(STORED DATA Opens)

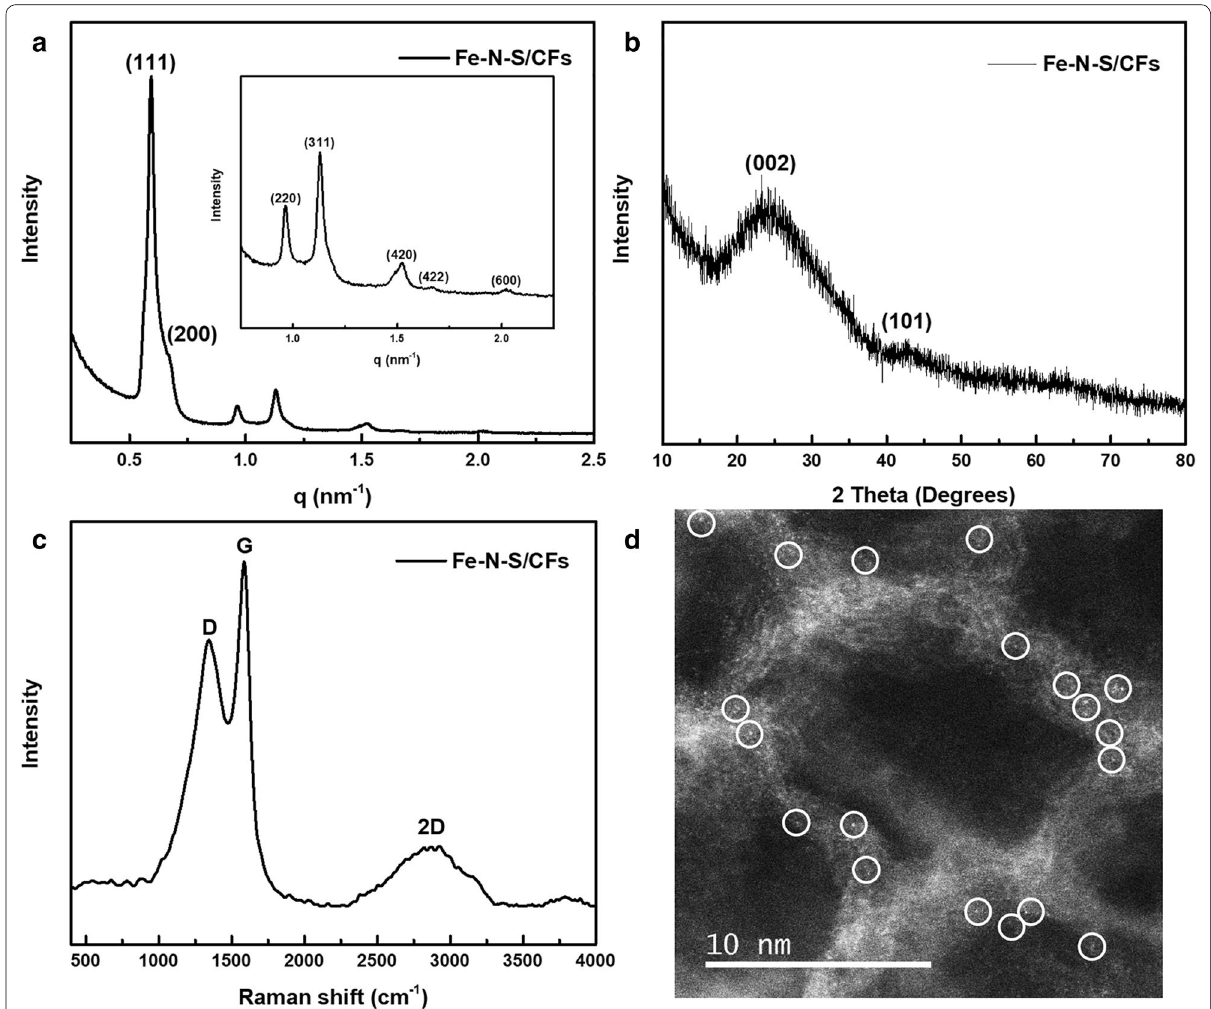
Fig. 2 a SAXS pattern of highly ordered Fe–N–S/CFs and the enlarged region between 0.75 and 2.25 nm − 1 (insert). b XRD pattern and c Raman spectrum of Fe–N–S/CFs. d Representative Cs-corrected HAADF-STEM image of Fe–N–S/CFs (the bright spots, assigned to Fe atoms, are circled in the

(STORED DATA Closes)
(STORED DATA Opens)

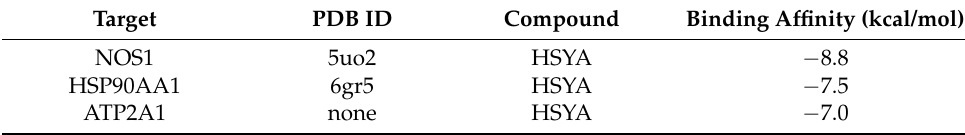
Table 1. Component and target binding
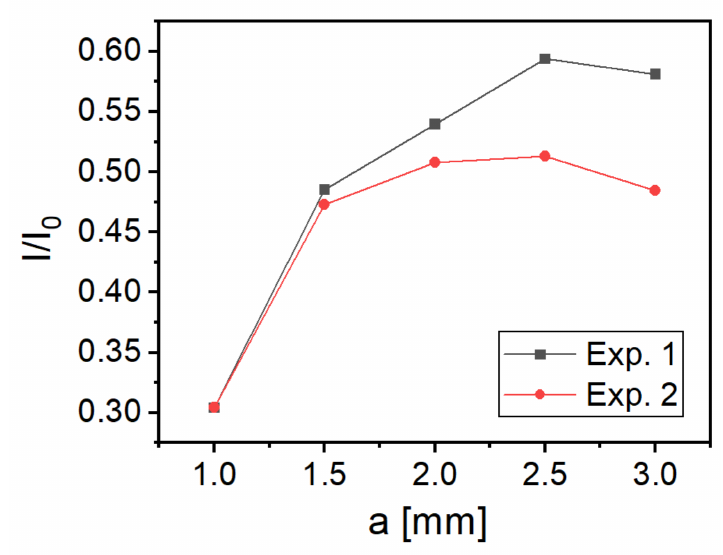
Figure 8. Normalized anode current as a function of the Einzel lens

(STORED DATA Closes)

## TASK GOAL
Everything above from the line containing "Table 1. Component and target binding" through the line containing "Figure 8. Normalized" must be repeated exactly, and the pictures must be left out.

## ANSWER SECTION
Table 1. Component and target binding
Figure 8. Normalized anode current as a function of the Einzel lens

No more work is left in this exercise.